I received the assignment to develop a Web Scraper using Ruby to use on the website of my election.

The first question that I have was:

What is a Web Scraper?

A Web Scraper is a program that has the process of retrieving data from a website (this process is called “scraping”).
So If you’ve ever copy and pasted information from a website, you’ve performed the same function as any web scraper, but manually.

How does a Bot Scrapper work?

The first thing that the scrapper need is a URL. Then the scraper loads the entire HTML code for the page in question some scrapers also can render the entire website, including CSS and Javascript elements.
Then the scraper will either extract all the data on the page or specific data selected by the user before the project is run. So the user will go through the process of selecting the specific data they want from the page.
Finally, the web scraper will output all the data that has been collected into a format that is more useful to the user.

Building Time

Let's start talking about how We can build our scraper using Ruby in 3 steps.

Parsing the HTML.

The first thing that We need is to parse the HTML. some times this task can be a little difficult if we don’t have the right tools. But Ruby has this amazing gem that is Nokogiri, which helps us to parse the HTML web page.
For my project, I decided to build my bot to scrap the hackernoon coding section.
When I started targeting the different CSS selector I found a problem. I was not retrieving any information related to the CSS that I target, So I started looking for the problem. Until I found that the hackenoon website uses javascript to load some content. And the content is load after some seconds on the web site. So my bot was trying to get the information before it was loaded.
In my case, I need to use other gems like the Watir and Webdrivers to be able to get the information of my CSS selectors.
require 'nokogiri'
require 'open-uri'
require 'webdrivers'
require 'watir'

browser = Watir::Browser.new
browser.goto 'https://hackernoon.com/tagged/ruby'

Targeting and Getting the Information

After we parsed the HTML We need to get the information. And for that, We need to tell our bot what information we want. So it can search for the information. To accomplish that We can also use the Nokogiri gem. Which allows us to target any specific information, using the differents CSS selectors or xpath. That matches the information that we want to get.
browser.element(css:'div#stats').wait_until(&:present?)
parsed_page = Nokogiri::HTML(@browser.html)
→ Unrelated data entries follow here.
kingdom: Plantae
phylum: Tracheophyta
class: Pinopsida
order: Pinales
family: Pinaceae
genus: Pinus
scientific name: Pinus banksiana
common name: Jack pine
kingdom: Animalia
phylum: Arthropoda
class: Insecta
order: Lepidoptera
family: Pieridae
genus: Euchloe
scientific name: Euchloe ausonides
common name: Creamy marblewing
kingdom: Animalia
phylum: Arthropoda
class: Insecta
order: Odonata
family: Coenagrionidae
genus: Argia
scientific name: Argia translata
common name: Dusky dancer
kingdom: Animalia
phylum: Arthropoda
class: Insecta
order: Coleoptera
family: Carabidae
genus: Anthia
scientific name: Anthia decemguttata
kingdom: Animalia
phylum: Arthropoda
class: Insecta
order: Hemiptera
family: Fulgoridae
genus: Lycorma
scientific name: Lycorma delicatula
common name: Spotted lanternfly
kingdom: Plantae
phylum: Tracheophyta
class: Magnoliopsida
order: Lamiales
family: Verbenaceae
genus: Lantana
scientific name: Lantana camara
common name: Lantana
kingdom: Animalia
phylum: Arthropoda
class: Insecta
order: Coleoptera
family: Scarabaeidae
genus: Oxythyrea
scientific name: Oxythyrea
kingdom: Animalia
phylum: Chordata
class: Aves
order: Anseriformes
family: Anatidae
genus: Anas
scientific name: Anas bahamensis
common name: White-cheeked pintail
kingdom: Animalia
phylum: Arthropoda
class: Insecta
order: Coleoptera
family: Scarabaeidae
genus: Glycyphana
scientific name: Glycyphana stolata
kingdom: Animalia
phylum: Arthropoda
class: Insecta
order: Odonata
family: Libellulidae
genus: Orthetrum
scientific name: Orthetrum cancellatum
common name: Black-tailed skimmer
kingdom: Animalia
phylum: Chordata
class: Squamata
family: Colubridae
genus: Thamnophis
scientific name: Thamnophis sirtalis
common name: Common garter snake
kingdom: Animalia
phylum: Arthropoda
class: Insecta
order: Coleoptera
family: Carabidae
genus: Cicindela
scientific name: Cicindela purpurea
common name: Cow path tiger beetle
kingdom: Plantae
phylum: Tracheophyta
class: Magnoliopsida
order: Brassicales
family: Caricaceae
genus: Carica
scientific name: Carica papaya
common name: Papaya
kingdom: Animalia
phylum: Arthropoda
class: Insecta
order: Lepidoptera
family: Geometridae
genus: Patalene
browser = Watir::Browser.new
browser.goto 'https://hackernoon.com/tagged/ruby'
To be able to get the information I use the wait_until method to wait until the CSS selector appear on the webpage.
After everything was loaded on the webpage, We can start getting all the target information that we want.
titles = @parsed_page.css('div.stories-item')
art_in_page = titles.count
With this code We are getting the count of all the stories that are inside all the div elements that have the stories-item class.
parsed_page.css('div.stories-item').each do |title|
      list_title = title.css('h2 a').text
      url = 'https://hackernoon.com'
      list_ref = url + title.css('h2 a')[0].attributes['href'].text
      list = { title: list_title, ref: list_ref }
      if s_arr.all? { |i| list[:title].downcase.split.include?(i) }
        titles_arr.push(list[:title])
        ref_arr.push(list[:ref])
      end
    end
Here is another example where I target the title and the link of each story. And save that information in arrays, when the title match the key word of the search.

Storing the information

After We got all the information in our local environment, We are ready to store all the information and save it in the format file of our preferences like HTML, XML, CVS or Database. You can see how I built this part to create a very simple web page with the results in my repositorie.

Navigating to other web pages

browser.link(aria_label: 'Next').click if page < last_page
In the case of the hackernoon website was not possible to navigate to the other website changing the URL. So to make possible to change pages. I used the link and click method to indicate where the bot need to click to go to the next page, and continue scrapping the other web pages.

Fun Project

For me, this project was very fun to build. I learned a lot about how scrapers work and how useful They are in real life. I hope this article can help you to build your scraper.